I said, “I think you know I visited your Isabella.”
“London,” he grumbled. “Always a sickly season.”
“It was an adventure of your daughters’ making.”
No curiosity; no request for elaboration. “How are the children?” he asked.
I was accustomed to his conversational detours. “All in excellent health,” I said. “I think Henry resembles his namesake.”
Mr. Woodhouse was now attentive. “Me?”
“He’s a very handsome lad,” I said, then found myself prattling, once again the Miss Bates of old that I’d been trying to contain. On and on, the eternal talker… about Isabella’s furniture, their garden, their cook, a roasted goose, a kidney pie, a lemon sponge. When I finally managed to hold my tongue, I held out my empty cordial glass.
He refilled his own glass, too. I let my shawl drop a hand’s width from my shoulders. Was there color on his usually pale cheeks? I offered an explanation. “It’s warm in front of the fire,” I said, fanning my face, blotting my forehead. What did he understand? Had Mrs. Woodhouse died before the change of life? I smoothed my hair, smiling as if I took pride in it. “Your daughters thought I could do better with less. It was heavy and unwieldy. They encouraged me to… start over.”

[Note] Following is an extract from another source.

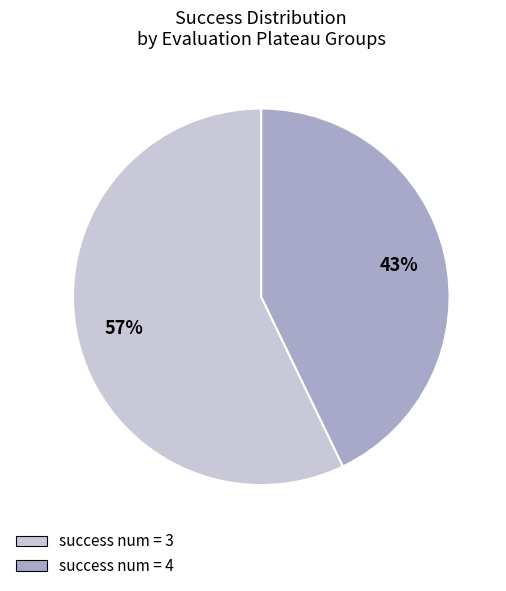

Between success num = 4 and success num = 3, which is larger?

success num = 3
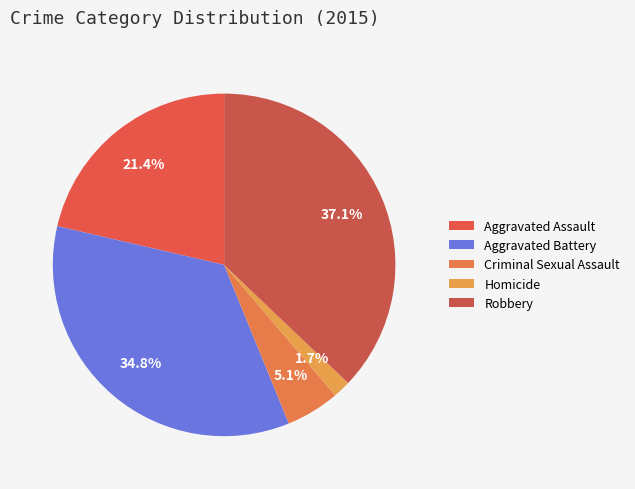

Do Aggravated Assault and Criminal Sexual Assault together represent more than half of the pie?

No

Mr. Woodhouse glanced up, but quickly returned to the cards splayed in his hands. I heard myself say—and where on earth didthis come from?—“Mr. Woodhouse! Please! I’ve just shared the extremely personal news that I had my hair cut off in London, in the East End; in fact, at your daughters’ behest… with some wishful thinking behind it.”
He did not ask what their wishful thinking was. He did not acknowledge there was a new Miss Bates across the table. I heard not a compliment or an adjective. I stood up, causing my shawl to fall to the floor. “If it isn’t too late for Jim to drive me home, I choose to do that,” I declared.

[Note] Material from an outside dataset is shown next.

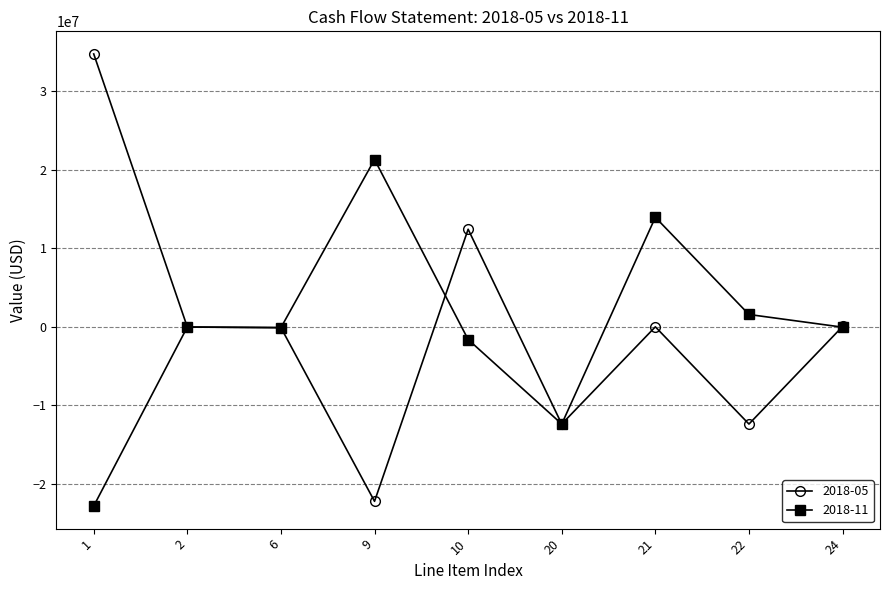

Is the value of 2018-05 at 20 greater than the value of 2018-11 at 2?

No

“Miss Bates!” he exclaimed. “Did I say something to offend you? You sound cross, most uncharacteristically! Please sit down!”
Though stung, I kept my spleen. “It’s fine. I understand that you’re not susceptible.”
“To what?” he asked.
To what? To shoulders and necklines and overtures—but hardly what a lady said aloud. Instead, I whispered, “I’ve grown quite fond of you.”
“As I am of you, Miss Bates. You and your mother were always—”
“This is not the time to talk of me and Mrs. Bates in the same context!”
I then heard a word that startled me, nearly a term of endearment that signaled a breakthrough: He addressed me as “Hetty.”
I sat down. I leaned across the table—a convexity above my decolletage could not be helped—and placed my hand on his.
Where did this courage come from? Was it my visit to Petticoat Street, its Old Testament flavour? Was I Samson in reverse, whose strengths were nullified by the cutting of his hair?
When my touch evoked a smile and a slow, meaningful nod, it meant we were betrothed.
Mr. Woodhouse was fearful that his daughters would be crestfallen to hear of a marriage.
“I think quite the opposite,” I said.
He’d tell them in writing, yes?
The brave new me asked, “Can’t you just say to all the Knightleys, perhaps with a raised glass, ‘Miss Bates has agreed to be my wife’?”
He did exactly that, with me at his side. Emma hugged both her father and me at once, in such a way, and perhaps not accidentally, that I was pressed against his body.
“When?” everyone wanted to know.
“As soon as possible,” I said.
I was oddly unafraid of what a man’s marital privileges would mean. Though sheltered by my parents, I grew up in the country where the procreational impulses of dogs and horses were for all to see.
We were married at my father’s church by Mr. Elton. Emma and Isabella and their husbands sat in the front pew, beaming. My beloved niece, now Mrs. Frank Churchill, came from Yorkshire to play the church’s first organ, gifted by the gratefully liberated Knightley brothers.
I quite took to married life. Mr. Woodhouse, who for so long fancied himself neglected, was restored to a youthful vigor that shortened our hours at the card table.